Kerry S. Bloom

The University of North Carolina at Chapel Hill


Primary Section: 26, Genetics
Secondary Section: 22, Cellular and Developmental Biology
Membership Type:
Member (elected 2021)

Biosketch

Kerry Bloom is recognized for his work studying dynamic aspects of the cytoskeleton and chromosomes in live cells. He is known for work on the chromatin structure of active genes and most recently biophysical studies demonstrating the physical basis for how centromeric chromatin is built into a molecular spring that resists microtubule-based extensional forces in mitosis. Dr. Bloom was born in Washington D.C. He graduated from Tulane University (B.S. 1975) and received his Ph.D. in 1980 from Purdue University. He worked as a postdoctoral fellow with Dr. John Carbon at UC Santa Barbara and took his first and only job at the University of North Carolina at Chapel Hill in 1982. Bloom was an Instructor in the Physiology course at the MBL in Woods Hole MA for 10 years in the 80’s and 90’s, and an Instructor in the Science Writers course for 5 years in the early 2000’s. Bloom has a record of service in the American Society of Cell Biology where he is currently Secretary of the Society. He is a Lifetime Fellow of the ASCB, as well as a member of the American Academy of Arts and Sciences and the National Academy of Sciences.

Research Interests

Dr. Bloom has a long-standing interest in chromatin structure. He used nucleases to probe chromatin organization and studied the structure of active genes and centromeres. Dr. Bloom was an early developer of live cell microscopy and analysis of fluorescent protein fusions in budding yeast.
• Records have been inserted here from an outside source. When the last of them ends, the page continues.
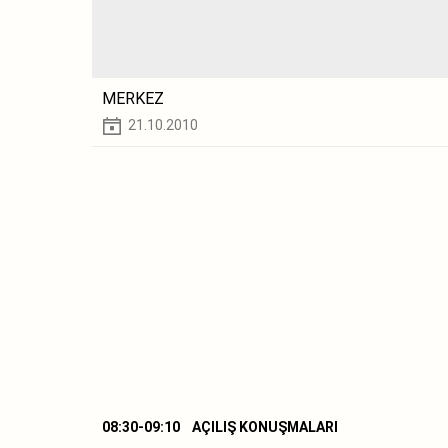
MERKEZ
21.10.2010
08:30-09:10 AÇILIŞ KONUŞMALARI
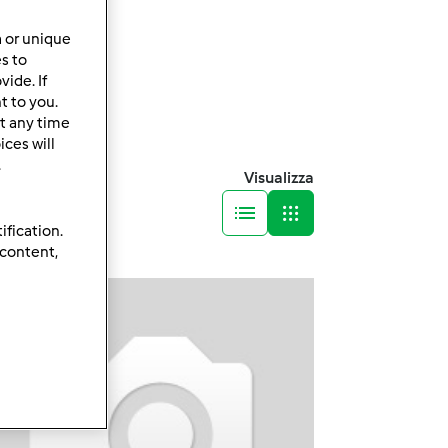
a or unique
es to
ide. If
t to you.
t any time
ces will
.
Visualizza
ification.
 content,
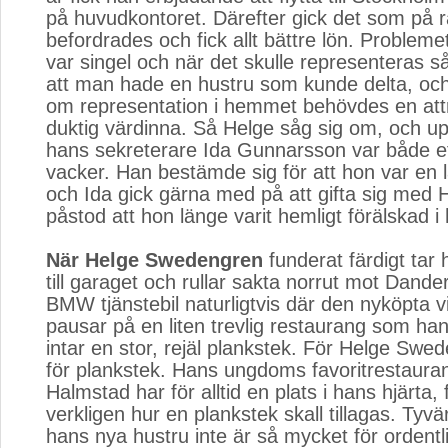
på huvudkontoret. Därefter gick det som på r
befordrades och fick allt bättre lön. Probleme
var singel och när det skulle representeras s
att man hade en hustru som kunde delta, och
om representation i hemmet behövdes en attr
duktig värdinna. Så Helge såg sig om, och up
hans sekreterare Ida Gunnarsson var både ef
vacker. Han bestämde sig för att hon var en 
och Ida gick gärna med på att gifta sig med 
påstod att hon länge varit hemligt förälskad 
När Helge Swedengren
funderat färdigt tar 
till garaget och rullar sakta norrut mot Dander
BMW tjänstebil naturligtvis där den nyköpta vi
pausar på en liten trevlig restaurang som ha
intar en stor, rejäl plankstek. För Helge Swe
för plankstek. Hans ungdoms favoritrestauran
Halmstad har för alltid en plats i hans hjärta,
verkligen hur en plankstek skall tillagas. Tyvär
hans nya hustru inte är så mycket för ordentl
He discovered a nuclear migration defect in dynein mutants that opened up the field for studying the mitotic exit checkpoint and genetic requirements for nuclear migration and spindle orientation in yeast and multicellular organisms. Turning back to the centromere, the visualization of centromere DNA dynamics challenged prevailing models of how cohesion holds sister centromeres together. Using bead-spring polymer models of chromosomes he discovered that the centromere is organized into a bottlebrush, in which the bulk of DNA is in radial loops, displaced from the primary axial core. The axial core is where tension is focused, and lies between kinetochore microtubules. They are currently using high spatiotemporal imaging of chromatin in vivo together with mathematical modeling to elucidate physical properties that underlie the formation and fluctuations of chromosomal territories, including the centromere and nucleolus. Introduction of tethers, cross-linkers and loop extrusion functionalities into the models sequester sub-domains and account for experimental observations.